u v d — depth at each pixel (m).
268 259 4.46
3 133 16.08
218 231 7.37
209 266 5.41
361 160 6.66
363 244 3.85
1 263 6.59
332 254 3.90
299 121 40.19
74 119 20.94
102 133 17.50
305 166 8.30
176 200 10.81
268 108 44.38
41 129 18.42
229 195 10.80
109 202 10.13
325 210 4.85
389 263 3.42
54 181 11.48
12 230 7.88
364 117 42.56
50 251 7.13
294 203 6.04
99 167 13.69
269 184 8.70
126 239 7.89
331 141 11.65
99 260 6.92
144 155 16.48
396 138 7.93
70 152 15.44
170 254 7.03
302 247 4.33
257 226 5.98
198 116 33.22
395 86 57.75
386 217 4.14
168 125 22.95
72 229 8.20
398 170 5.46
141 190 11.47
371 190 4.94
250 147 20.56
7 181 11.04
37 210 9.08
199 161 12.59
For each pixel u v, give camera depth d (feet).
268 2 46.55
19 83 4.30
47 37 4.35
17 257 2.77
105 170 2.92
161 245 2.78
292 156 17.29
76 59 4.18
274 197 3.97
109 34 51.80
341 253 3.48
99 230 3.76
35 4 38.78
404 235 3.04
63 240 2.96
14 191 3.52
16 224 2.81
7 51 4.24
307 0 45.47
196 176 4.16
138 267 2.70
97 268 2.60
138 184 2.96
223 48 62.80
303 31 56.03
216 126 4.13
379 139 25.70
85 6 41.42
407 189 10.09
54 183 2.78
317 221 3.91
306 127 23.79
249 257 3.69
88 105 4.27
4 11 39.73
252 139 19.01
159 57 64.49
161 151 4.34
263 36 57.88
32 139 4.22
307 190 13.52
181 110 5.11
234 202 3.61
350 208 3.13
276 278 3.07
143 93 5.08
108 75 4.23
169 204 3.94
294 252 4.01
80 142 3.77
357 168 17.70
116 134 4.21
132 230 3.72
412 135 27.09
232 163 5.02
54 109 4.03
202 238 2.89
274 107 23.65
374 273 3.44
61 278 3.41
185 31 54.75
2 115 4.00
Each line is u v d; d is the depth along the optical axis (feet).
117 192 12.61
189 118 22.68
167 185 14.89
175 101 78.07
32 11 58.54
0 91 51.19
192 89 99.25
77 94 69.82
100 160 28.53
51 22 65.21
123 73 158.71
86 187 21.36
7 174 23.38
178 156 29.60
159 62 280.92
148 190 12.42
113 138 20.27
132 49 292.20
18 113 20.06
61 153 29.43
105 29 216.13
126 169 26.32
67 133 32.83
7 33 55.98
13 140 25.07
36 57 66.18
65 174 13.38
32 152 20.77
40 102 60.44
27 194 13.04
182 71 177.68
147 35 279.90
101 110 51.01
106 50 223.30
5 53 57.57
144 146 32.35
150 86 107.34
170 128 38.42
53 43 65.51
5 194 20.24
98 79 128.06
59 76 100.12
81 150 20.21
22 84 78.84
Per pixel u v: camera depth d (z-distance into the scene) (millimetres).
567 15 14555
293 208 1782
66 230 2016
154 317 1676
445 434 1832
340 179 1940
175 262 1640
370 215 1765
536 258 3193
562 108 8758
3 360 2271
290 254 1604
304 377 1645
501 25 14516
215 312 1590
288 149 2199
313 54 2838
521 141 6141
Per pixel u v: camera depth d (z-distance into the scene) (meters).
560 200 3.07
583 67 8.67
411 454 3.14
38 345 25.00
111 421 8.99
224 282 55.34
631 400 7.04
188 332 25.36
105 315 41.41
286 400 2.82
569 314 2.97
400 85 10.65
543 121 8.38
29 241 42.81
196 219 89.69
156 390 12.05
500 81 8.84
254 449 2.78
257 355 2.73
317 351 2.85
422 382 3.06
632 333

◆ ◆ ◆

Task to carry out: Write out exactly the lines above between the line with "202 238 2.89" and the line with "304 377 1645", inclusive, and nothing beyond them.

Output:
202 238 2.89
274 107 23.65
374 273 3.44
61 278 3.41
185 31 54.75
2 115 4.00
Each line is u v d; d is the depth along the optical axis (feet).
117 192 12.61
189 118 22.68
167 185 14.89
175 101 78.07
32 11 58.54
0 91 51.19
192 89 99.25
77 94 69.82
100 160 28.53
51 22 65.21
123 73 158.71
86 187 21.36
7 174 23.38
178 156 29.60
159 62 280.92
148 190 12.42
113 138 20.27
132 49 292.20
18 113 20.06
61 153 29.43
105 29 216.13
126 169 26.32
67 133 32.83
7 33 55.98
13 140 25.07
36 57 66.18
65 174 13.38
32 152 20.77
40 102 60.44
27 194 13.04
182 71 177.68
147 35 279.90
101 110 51.01
106 50 223.30
5 53 57.57
144 146 32.35
150 86 107.34
170 128 38.42
53 43 65.51
5 194 20.24
98 79 128.06
59 76 100.12
81 150 20.21
22 84 78.84
Per pixel u v: camera depth d (z-distance into the scene) (millimetres).
567 15 14555
293 208 1782
66 230 2016
154 317 1676
445 434 1832
340 179 1940
175 262 1640
370 215 1765
536 258 3193
562 108 8758
3 360 2271
290 254 1604
304 377 1645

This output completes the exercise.